§ **Problem 1**
In the article on Hezbollah and the Israel-Gaza war, reproduce everything from "An official with" down to "two days later.".
§ **Problem 2**
Name every country mentioned in the article on Hezbollah and the Israel-Gaza war.
§ **Problem 3**
Write the next part of the article on Hezbollah and the Israel-Gaza war, starting right after its final sentence.

Hezbollah, which like Hamas is supported by Iran, has so far been on the fence about joining the fighting between Israel and the Gaza Strip’s Islamic militant rulers. For the past six days, Israel has besieged Gaza and hammered the enclave of 2.3 million Palestinians with hundreds of airstrikes in response to a deadly Hamas attack on southern Israel.
Israel, which has vowed to crush Hamas, is now preparing for a possible ground offensive. While the country’s political and military leaders weigh the next move, they are nervously watching Hezbollah on Israel’s northern border and have sent troop reinforcements to the area. Hezbollah, with an arsenal of tens of thousands of rockets and missiles capable of hitting virtually anywhere in Israel, is viewed as a far more formidable foe than Hamas.
Israel is anxious that opening a new front in the country’s north could change the tide of the war, with Hezbollah’s military caliber far superior to that of Hamas. But the fighting could be equally devastating for Hezbollah and Lebanon.
The possibility of a new front in Lebanon also brings back bitter memories of a vicious monthlong war between Hezbollah and Israel in 2006 that ended in a stalemate and a tense detente between the two sides. Lebanon is in the fourth year of a crippling economic crisis and is bitterly divided between Hezbollah and its allies and opponents, paralyzing the political system.
Israel is especially worried about Hezbollah’s precision-guided missiles, which are believed to be aimed at strategic targets like natural gas rigs and power stations. Hezbollah is also battle-hardened from years of fighting alongside President Bashar Assad’s troops in neighboring Syria.
At the same time, Hamas and Hezbollah have grown closer as Hamas leaders have moved to Beirut in recent years. While Hezbollah has largely remained on the sidelines, people close to the group say an Israeli ground offensive could be a possible trigger for it to fully enter the conflict with devastating consequences.
Qassim Qassir, a Lebanese analyst close to the group, said Hezbollah “will not allow Hamas’ destruction and won’t leave Gaza alone to face a ground incursion.”
“When the situation requires further escalation, then Hezbollah will do so,” he told The Associated Press.
An official with a Lebanese group familiar with the situation, who spoke on condition of anonymity in line with regulations, said Hezbollah fighters have been placed on full alert.
Hezbollah and Israel have targeted military outposts and positions in brief rocket and shelling exchanges on the border since the outbreak of the Gaza war. Three Hezbollah fighters were killed Monday, while Israeli officials said one Israeli soldier was killed in an anti-tank missile attack two days later.

Items stored in a collection
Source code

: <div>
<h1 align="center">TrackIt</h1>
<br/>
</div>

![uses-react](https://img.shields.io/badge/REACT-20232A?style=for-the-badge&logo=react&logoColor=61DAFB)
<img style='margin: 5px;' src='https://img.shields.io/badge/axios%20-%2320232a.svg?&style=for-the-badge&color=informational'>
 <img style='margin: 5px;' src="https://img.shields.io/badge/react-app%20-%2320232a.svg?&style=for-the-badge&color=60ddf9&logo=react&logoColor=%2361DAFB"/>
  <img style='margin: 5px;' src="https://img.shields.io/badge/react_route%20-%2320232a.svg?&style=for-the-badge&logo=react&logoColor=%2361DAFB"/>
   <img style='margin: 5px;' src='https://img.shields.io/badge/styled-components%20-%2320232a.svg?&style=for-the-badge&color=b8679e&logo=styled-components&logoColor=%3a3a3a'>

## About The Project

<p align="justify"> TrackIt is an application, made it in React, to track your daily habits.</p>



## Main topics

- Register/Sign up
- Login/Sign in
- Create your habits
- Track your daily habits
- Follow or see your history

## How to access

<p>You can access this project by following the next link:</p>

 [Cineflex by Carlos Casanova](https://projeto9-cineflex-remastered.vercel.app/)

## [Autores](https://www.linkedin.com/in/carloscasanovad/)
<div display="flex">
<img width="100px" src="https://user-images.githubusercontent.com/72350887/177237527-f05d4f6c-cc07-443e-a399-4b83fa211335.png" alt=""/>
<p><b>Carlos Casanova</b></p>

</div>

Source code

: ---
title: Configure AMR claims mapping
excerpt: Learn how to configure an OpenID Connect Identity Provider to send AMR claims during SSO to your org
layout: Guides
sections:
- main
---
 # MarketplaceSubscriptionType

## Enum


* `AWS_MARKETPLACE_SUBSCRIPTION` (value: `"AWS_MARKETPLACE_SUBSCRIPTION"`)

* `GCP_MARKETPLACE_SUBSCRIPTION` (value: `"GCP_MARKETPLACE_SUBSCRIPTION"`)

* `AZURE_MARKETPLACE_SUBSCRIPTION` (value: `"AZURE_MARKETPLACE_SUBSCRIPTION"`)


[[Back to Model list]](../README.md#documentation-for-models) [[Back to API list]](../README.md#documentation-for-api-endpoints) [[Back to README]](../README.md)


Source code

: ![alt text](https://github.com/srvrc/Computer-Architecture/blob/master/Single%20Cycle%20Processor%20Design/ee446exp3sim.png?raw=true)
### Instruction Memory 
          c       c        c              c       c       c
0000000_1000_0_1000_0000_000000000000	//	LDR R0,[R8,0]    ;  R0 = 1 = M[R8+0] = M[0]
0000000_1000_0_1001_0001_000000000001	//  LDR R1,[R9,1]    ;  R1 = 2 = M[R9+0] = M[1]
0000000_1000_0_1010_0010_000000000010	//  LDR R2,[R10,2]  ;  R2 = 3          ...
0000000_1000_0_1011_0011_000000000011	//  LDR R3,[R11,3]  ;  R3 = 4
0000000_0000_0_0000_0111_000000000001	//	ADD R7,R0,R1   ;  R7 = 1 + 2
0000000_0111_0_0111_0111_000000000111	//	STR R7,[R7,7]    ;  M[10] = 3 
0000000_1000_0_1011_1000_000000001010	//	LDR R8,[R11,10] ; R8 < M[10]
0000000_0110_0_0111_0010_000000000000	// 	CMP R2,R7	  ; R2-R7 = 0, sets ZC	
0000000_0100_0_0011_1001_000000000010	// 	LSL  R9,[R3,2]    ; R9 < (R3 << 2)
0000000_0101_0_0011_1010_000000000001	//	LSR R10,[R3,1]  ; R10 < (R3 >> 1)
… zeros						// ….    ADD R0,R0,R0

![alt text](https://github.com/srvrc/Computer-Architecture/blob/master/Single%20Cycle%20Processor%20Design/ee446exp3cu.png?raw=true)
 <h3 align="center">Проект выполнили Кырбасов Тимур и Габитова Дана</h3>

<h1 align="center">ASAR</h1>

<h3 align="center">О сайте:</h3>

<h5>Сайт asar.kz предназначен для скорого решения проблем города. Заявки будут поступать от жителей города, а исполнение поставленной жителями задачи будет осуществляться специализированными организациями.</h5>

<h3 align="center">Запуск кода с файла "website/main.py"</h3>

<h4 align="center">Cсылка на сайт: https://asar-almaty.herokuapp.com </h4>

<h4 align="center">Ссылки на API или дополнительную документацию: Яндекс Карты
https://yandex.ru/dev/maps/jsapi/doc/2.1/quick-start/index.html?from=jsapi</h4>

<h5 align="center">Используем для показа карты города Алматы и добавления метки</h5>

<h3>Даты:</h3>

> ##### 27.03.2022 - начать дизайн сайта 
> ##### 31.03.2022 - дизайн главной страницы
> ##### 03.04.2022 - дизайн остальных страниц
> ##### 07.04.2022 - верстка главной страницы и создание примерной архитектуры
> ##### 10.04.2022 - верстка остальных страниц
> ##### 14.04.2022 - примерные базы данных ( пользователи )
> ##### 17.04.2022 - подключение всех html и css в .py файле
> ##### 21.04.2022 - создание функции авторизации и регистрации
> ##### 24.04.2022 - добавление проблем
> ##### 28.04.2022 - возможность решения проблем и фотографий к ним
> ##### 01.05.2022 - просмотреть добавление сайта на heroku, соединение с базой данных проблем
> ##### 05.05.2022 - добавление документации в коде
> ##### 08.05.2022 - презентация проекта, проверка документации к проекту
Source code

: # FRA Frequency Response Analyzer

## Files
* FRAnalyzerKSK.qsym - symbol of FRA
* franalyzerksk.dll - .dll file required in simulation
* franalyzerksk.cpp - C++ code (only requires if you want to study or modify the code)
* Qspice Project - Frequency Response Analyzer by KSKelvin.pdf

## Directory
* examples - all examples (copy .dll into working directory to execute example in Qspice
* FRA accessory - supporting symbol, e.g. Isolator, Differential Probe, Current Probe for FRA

§ **Exercise answer 1**
An official with a Lebanese group familiar with the situation, who spoke on condition of anonymity in line with regulations, said Hezbollah fighters have been placed on full alert.
Hezbollah and Israel have targeted military outposts and positions in brief rocket and shelling exchanges on the border since the outbreak of the Gaza war. Three Hezbollah fighters were killed Monday, while Israeli officials said one Israeli soldier was killed in an anti-tank missile attack two days later.

§ **Exercise answer 2**
Iran, Israel, Lebanon, Syria

§ **Exercise answer 3**
Three Israeli soldiers were killed and five were wounded in a skirmish with Palestinian Islamic Jihad militants who crossed the southern Lebanese border into Israel. Hamas also claimed responsibility for firing several rockets into Israel from southern Lebanon.
Anthony Elghossain, a senior analyst with the Washington-based New Lines Institute, said that while neither Israel nor Hezbollah appears to want to enter “significant and sustained armed conflict,” there is a risk of escalation — even without a ground invasion of Gaza — if either side makes a miscalculation and oversteps the usual rules of engagement.
With an eye toward Hezbollah, U.S. President Joe Biden has warned other players in the Middle East not to join the conflict, sending American warships to the region and vowing full support for Israel.
“He’s backed up that warning with the deployment of our largest carrier group, the Gerald R. Ford, as well as again making sure that Israel has what it needs and that we also have appropriate assests in place,” Secretary of State Antony Blinken said Thursday during a stop in Israel.
While Hezbollah officials and legislators have threatened escalation, their leader, Hassan Nasrallah, has remained silent since Hamas’ surprise weekend attack. The group in its public statements has said that they are continuing to monitor the situation. A spokesperson for Hezbollah did not respond to requests for comment.
An Israeli military spokesman, Lt. Col. Jonathan Conricus, said in a video briefing posted on X, formerly known as Twitter, that the situation is “relatively stable on the northern front.”
“We are monitoring the situation so that it doesn’t change,” he said. “We are deployed in significant numbers, strength and capabilities … and we are very vigilant to any attempt by Hezbollah to escalate the situation.”
A Western diplomat, speaking on condition of anonymity in line with regulations, said international governments have urged Lebanese authorities to keep the crisis-hit country away from a new war.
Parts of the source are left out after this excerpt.